##### SUPPLIED TEXT #####

Twelve Years Apart — A Photography Website, Built Twice
A hand-coded HTML and CSS photography website originally built as a PCC final project in 2013 — and fully rebuilt, rebranded, and relaunched in 2025. Two versions, twelve years of growth, and the same subject.
The same project, twelve years apart — and everything had changed.
In 2013, John Hart Photography was one of my first projects at PCC — a hand-coded HTML and CSS website built for a Beginning Dreamweaver course final. No templates, no CMS, no shortcuts. Just code, a photographer's portfolio, and the early stages of a skill set I was still developing. The site showcased John's eye for composition and his passion for photography, but it was a product of its time — not responsive, not polished by today's standards, but genuinely built from scratch and genuinely mine.

#####

• [CHECK YOUR UNDERSTANDING]:
- a) List the three things that the page about the photography website says the 2013 site was built without.
- b) Copy word for word the stretch of the page about the photography website from "Twelve Years Apart — A Photography" through "everything had changed.".

##### INFORMATION SUPPLIED #####

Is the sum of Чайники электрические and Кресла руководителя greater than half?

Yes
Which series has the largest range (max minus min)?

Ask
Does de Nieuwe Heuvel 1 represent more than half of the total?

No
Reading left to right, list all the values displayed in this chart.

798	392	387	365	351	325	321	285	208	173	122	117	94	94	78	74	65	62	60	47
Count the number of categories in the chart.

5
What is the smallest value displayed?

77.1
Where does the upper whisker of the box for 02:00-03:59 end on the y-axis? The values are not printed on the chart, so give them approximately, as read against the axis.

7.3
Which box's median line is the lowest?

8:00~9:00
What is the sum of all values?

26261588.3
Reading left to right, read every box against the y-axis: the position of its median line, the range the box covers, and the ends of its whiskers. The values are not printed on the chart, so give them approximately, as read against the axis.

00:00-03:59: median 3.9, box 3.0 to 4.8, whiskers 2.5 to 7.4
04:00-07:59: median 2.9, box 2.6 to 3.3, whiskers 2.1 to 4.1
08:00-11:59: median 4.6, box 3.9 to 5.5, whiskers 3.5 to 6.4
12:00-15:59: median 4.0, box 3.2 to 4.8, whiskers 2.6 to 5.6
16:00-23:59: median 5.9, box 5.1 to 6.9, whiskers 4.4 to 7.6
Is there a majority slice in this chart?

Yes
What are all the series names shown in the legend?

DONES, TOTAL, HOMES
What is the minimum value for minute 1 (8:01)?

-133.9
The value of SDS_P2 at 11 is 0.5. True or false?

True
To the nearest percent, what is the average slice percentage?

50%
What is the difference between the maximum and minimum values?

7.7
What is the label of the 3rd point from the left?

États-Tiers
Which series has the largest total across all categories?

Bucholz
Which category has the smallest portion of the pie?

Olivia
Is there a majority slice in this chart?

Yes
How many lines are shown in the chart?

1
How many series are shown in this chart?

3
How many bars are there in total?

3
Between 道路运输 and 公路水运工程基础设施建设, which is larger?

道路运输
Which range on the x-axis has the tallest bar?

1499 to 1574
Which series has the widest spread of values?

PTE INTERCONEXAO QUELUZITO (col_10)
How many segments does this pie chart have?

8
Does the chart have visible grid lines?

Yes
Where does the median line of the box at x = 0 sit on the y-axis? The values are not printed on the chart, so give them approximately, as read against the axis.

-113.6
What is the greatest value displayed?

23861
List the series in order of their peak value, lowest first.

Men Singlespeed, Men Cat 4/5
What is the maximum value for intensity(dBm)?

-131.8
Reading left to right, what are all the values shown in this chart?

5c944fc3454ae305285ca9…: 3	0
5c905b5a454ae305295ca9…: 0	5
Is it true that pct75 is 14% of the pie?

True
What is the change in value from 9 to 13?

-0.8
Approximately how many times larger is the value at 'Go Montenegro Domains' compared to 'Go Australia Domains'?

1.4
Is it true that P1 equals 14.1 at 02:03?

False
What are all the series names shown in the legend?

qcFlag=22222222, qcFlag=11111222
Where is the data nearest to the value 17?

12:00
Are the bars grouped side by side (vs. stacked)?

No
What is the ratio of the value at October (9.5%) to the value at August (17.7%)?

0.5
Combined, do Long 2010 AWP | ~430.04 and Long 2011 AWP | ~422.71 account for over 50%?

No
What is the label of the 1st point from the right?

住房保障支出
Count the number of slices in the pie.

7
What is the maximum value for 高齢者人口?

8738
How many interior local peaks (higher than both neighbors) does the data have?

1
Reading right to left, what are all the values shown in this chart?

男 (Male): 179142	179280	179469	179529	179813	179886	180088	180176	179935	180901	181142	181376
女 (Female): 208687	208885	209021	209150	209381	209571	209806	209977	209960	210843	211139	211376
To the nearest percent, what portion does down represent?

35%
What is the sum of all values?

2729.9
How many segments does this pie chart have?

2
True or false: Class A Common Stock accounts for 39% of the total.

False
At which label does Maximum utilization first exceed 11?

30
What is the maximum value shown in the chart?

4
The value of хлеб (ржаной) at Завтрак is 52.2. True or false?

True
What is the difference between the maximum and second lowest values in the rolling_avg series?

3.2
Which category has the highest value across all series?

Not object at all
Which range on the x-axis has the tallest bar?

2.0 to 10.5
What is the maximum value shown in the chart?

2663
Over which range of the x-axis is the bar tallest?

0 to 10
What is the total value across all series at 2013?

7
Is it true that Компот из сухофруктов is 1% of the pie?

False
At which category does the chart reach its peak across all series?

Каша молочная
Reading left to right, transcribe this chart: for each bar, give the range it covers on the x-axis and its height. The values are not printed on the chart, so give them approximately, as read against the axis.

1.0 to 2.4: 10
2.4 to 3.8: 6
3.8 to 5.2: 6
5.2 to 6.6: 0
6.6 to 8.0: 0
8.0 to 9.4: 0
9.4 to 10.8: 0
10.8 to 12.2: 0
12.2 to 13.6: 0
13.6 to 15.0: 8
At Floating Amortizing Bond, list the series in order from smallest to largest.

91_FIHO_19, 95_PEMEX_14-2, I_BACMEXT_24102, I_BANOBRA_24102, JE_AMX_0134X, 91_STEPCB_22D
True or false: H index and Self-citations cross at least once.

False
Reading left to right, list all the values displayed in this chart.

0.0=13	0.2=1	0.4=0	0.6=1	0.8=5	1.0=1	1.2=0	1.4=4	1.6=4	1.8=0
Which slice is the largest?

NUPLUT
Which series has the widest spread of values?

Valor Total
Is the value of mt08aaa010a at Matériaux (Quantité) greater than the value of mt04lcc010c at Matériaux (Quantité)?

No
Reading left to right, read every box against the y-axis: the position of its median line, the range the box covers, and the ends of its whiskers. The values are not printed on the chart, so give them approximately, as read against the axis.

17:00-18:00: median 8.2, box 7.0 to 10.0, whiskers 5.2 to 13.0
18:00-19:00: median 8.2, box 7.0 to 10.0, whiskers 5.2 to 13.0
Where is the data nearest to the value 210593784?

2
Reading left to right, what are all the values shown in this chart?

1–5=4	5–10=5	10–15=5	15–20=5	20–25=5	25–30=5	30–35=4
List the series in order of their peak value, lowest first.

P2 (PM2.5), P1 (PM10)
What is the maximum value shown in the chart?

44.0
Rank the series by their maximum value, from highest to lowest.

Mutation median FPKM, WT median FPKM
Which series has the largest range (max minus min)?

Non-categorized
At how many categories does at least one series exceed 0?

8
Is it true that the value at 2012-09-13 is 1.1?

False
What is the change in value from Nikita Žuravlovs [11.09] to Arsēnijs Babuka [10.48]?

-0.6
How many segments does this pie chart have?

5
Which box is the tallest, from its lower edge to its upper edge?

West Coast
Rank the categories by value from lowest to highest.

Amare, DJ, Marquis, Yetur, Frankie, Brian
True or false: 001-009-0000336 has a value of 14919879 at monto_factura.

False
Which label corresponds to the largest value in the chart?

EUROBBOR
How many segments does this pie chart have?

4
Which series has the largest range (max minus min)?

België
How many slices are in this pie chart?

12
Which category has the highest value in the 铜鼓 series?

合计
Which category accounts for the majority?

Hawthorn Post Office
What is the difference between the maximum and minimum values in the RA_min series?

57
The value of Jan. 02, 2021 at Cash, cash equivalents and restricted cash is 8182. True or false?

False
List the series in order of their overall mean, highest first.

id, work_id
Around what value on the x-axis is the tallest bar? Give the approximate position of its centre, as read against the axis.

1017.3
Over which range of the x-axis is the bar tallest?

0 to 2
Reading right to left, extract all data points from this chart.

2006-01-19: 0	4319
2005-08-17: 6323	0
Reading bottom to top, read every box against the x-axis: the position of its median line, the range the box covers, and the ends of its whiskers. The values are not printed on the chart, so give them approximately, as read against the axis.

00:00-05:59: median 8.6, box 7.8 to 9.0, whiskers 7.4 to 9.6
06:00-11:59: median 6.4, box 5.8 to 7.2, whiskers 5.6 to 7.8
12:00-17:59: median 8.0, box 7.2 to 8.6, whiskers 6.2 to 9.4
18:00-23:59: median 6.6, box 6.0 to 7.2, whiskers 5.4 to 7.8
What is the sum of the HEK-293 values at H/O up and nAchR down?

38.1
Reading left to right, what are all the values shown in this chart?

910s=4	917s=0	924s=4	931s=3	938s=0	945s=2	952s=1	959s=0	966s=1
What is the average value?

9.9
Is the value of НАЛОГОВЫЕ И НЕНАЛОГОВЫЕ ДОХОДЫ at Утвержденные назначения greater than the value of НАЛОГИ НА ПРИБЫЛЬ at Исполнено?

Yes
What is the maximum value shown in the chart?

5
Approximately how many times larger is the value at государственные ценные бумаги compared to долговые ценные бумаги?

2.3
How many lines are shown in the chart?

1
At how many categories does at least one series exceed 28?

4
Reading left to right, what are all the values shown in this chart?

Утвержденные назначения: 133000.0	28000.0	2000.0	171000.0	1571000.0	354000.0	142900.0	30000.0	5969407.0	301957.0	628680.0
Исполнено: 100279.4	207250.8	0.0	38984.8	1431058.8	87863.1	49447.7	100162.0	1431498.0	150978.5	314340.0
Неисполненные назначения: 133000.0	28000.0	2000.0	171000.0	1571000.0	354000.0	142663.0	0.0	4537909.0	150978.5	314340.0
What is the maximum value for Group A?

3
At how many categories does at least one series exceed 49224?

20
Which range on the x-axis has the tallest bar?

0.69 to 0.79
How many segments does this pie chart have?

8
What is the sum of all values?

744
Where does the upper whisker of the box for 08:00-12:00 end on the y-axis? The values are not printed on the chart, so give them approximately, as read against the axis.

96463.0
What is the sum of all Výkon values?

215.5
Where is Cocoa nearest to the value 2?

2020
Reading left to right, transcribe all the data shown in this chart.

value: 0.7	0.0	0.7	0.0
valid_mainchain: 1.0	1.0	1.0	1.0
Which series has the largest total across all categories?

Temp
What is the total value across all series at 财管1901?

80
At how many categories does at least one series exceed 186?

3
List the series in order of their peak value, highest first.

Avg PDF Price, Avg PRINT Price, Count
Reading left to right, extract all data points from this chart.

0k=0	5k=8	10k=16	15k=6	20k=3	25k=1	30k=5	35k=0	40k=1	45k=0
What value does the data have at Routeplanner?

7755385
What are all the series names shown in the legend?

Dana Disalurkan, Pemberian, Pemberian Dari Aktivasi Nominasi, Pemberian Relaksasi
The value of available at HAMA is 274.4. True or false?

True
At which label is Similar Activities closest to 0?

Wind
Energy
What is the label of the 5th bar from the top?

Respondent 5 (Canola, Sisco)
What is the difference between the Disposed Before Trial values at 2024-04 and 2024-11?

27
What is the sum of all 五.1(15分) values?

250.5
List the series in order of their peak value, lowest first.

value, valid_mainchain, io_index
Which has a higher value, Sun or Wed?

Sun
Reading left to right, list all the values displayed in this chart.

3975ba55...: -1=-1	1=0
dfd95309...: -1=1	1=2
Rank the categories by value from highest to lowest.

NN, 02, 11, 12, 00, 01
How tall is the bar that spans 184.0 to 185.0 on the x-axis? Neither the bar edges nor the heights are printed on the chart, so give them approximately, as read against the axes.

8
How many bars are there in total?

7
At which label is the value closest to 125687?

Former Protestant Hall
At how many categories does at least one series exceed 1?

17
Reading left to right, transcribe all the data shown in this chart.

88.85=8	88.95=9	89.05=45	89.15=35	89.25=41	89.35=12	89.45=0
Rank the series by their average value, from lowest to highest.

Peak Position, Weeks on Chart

#####

• [SOLUTION SET]:
- a) templates, CMS, shortcuts

- b)
Twelve Years Apart — A Photography Website, Built Twice
A hand-coded HTML and CSS photography website originally built as a PCC final project in 2013 — and fully rebuilt, rebranded, and relaunched in 2025. Two versions, twelve years of growth, and the same subject.
The same project, twelve years apart — and everything had changed.